Hari minggu yang selalu dirindukan.

Perempuan itu mengecek ponselnya. Ada pesan dari Rendra. Sejak pertemuan tak sengaja mereka, Rendra jadi rajin mengirim pesan padanya. Ersa membalas pesan itu apa adanya. Seringnya, pesan-pesan yang menurutnya tidak perlu jawaban, tidak dibalas oleh Ersa.

Kamu lagi apa libur begini?

Ersa membalas pesan tersebut.

Masih rebahan.

Dia menarik napas dalam-dalam, lalu mengeluarkannya. Ersa berpikir sejenak, apa Rendra tidak keluar dengan kekasihnya? Saat ini sudah pukul sebelas siang. Ersa sudah membuka matanya sejak dua jam lalu, tetapi dia belum ada niatan untuk ke kamar mandi dan membersihkan diri.

Setelah membalas pesan Rendra, pesan lain masuk ke ponselnya. Pesan itu datang dari Yohan, temannya.

Yohan merupakan psikolog anak, orang yang dikenalkan Ersa pada Sadam.

Teman lo datang, kemarin sore.

Ersa mengubah posisinya menjadi duduk. Dia sibuk membalas pesan Yohan.

Bagaimana?

Yohan membalas.

Aku nggak bisa cerita banyak. Lagi pula, anaknya masih diam saja.

Dia belum berani cerita. Itu saja hal yang bisa kukatakan.

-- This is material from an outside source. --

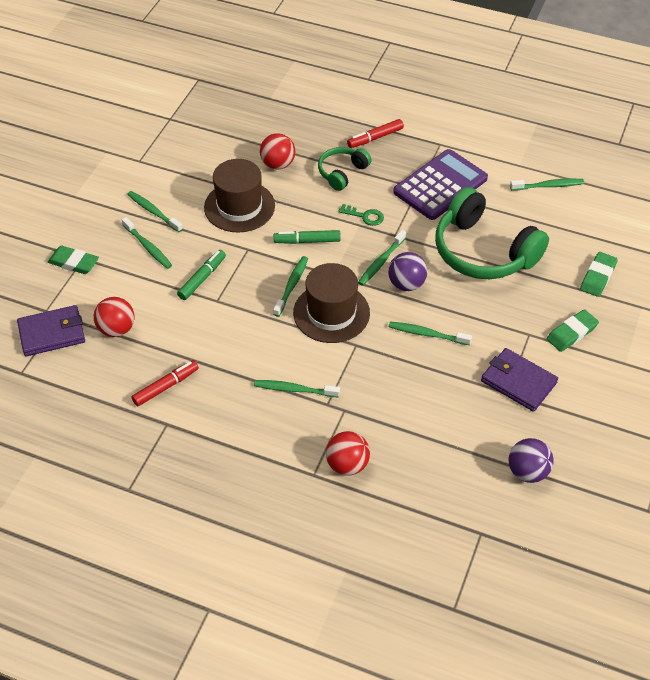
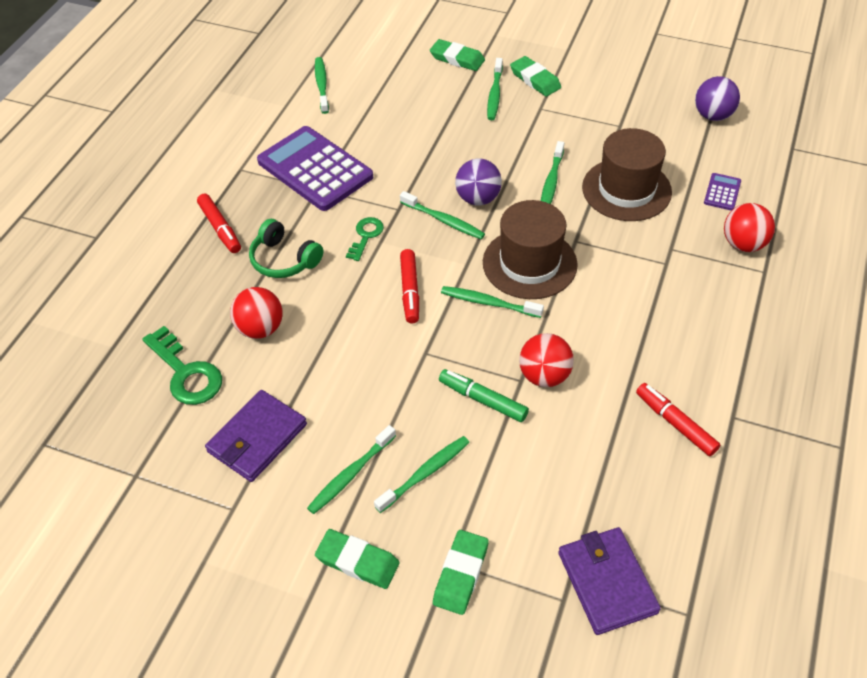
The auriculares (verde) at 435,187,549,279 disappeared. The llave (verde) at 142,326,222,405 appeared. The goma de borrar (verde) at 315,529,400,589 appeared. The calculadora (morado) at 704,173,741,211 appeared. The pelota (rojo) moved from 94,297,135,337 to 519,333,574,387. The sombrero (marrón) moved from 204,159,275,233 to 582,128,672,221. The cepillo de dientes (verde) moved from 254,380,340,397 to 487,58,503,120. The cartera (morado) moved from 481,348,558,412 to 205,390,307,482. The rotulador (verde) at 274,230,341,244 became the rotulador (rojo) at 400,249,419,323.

Ersa mendesah. Tentu saja Yohan tidak akan cerita mengenai pasiennya.

***

Seperti tahun-tahun sebelumnya, Ersa akan melakukan perjalanan bisnis.

Kali ini, dia akan pergi bersama Sadam dan Yukio. Dia bersyukur karena tidak hanya berdua dengan Sadam. Ersa pasti merasa canggung apabila harus berdua saja dengan atasannya itu.

Mereka akan melakukan perjalanan ke Bali selama tiga hari. Ada banyak hal yang harus diurus, terutama oleh Sadam. Ersa sendiri bergerak di bidang marketing online sedangkan Yukio sebaliknya. Kedua perempuan itu memiliki tugas masing-masing.

Demi kelancaran acara kantor, mereka harus menjalin relasi dengan perusahaan lain ataupun sponsor.

Siang itu, mereka satu meja ketika makan siang. Tak hanya ada Yukio, Sadam dan Ersa saja, pun ada Mega, Rai, dan Mailo. Seakan-akan, mereka sedang mengadakan rapat.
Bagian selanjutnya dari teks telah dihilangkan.